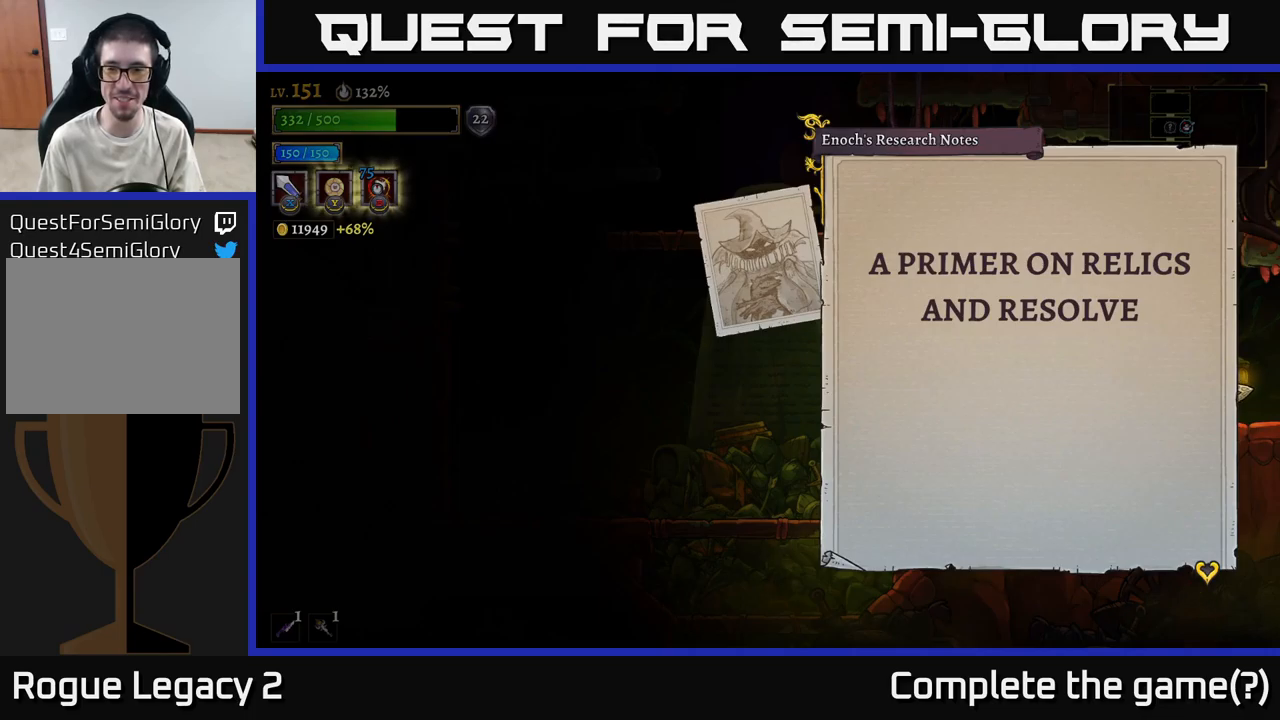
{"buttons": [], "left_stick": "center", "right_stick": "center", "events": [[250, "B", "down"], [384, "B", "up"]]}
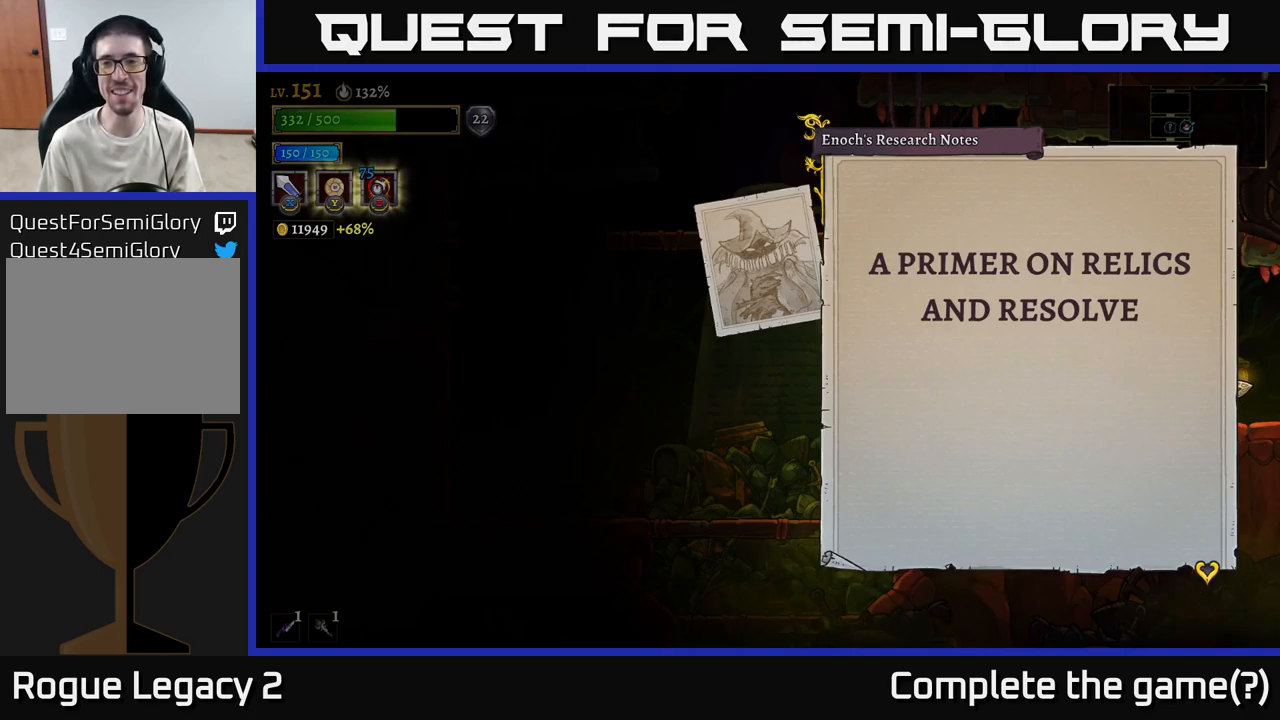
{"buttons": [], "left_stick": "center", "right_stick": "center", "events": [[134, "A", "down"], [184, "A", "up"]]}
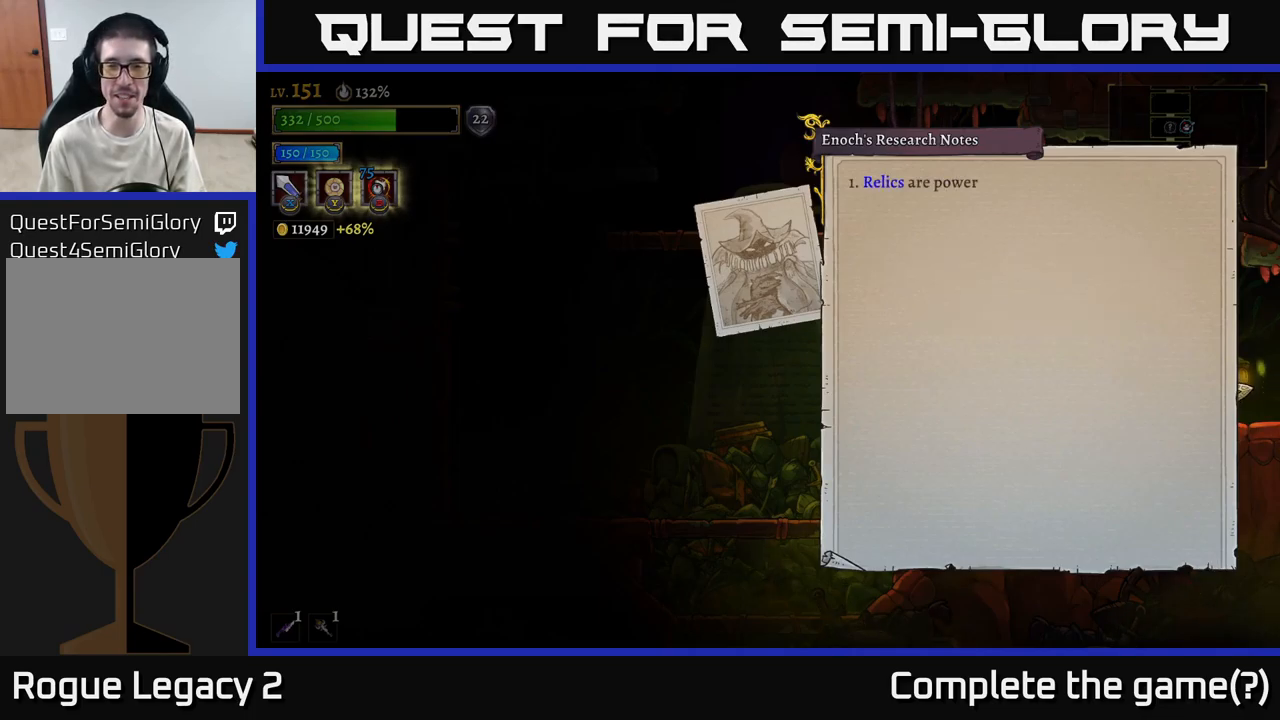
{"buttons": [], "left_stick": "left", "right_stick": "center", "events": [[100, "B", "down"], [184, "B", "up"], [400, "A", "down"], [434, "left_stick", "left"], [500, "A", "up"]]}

Problem to work on
Please return the full listing exactly as given, with the images left out.

Answer for the task
{"buttons": [], "left_stick": "center", "right_stick": "center", "events": [[250, "B", "down"], [384, "B", "up"]]}
{"buttons": [], "left_stick": "center", "right_stick": "center", "events": [[134, "A", "down"], [184, "A", "up"]]}
{"buttons": [], "left_stick": "left", "right_stick": "center", "events": [[100, "B", "down"], [184, "B", "up"], [400, "A", "down"], [434, "left_stick", "left"], [500, "A", "up"]]}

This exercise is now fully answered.